● **Your goal**: Please copy each line below that contains the word "FRITZING".

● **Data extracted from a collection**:
------
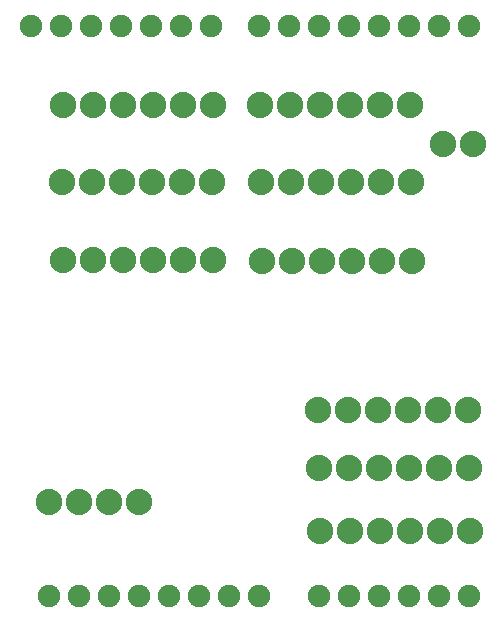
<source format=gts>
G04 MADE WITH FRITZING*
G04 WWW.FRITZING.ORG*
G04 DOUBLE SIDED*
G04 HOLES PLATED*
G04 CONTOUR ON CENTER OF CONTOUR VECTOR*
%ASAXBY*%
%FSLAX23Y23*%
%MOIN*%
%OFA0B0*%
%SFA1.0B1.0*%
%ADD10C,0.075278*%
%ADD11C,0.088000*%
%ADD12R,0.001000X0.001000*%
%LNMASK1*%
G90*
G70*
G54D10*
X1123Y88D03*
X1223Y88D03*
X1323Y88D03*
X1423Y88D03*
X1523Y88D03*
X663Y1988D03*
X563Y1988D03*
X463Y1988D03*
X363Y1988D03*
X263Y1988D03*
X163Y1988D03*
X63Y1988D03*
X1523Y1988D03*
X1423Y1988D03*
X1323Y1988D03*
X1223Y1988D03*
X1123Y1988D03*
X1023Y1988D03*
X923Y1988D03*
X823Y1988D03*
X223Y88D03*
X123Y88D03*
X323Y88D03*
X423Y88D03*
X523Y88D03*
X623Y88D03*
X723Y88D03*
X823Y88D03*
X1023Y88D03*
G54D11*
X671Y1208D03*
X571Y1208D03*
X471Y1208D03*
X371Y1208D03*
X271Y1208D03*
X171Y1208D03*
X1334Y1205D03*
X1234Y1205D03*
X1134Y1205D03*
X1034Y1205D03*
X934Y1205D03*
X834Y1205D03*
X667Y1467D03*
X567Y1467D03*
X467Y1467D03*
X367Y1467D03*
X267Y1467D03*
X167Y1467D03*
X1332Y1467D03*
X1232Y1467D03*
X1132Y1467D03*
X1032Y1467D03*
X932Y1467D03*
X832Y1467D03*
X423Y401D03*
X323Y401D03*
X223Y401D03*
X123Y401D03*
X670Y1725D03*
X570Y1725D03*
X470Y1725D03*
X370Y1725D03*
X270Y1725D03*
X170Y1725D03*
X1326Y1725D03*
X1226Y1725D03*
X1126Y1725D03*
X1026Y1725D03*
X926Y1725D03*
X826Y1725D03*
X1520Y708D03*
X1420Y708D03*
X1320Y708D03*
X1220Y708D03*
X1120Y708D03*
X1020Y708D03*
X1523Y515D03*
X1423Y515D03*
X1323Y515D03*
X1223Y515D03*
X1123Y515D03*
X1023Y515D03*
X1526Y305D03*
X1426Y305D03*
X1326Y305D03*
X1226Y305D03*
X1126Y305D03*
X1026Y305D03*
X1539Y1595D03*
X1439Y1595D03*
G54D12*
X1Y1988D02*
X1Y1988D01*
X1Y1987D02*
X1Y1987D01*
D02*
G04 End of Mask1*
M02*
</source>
------
● **Answer**:
G04 MADE WITH FRITZING*
G04 WWW.FRITZING.ORG*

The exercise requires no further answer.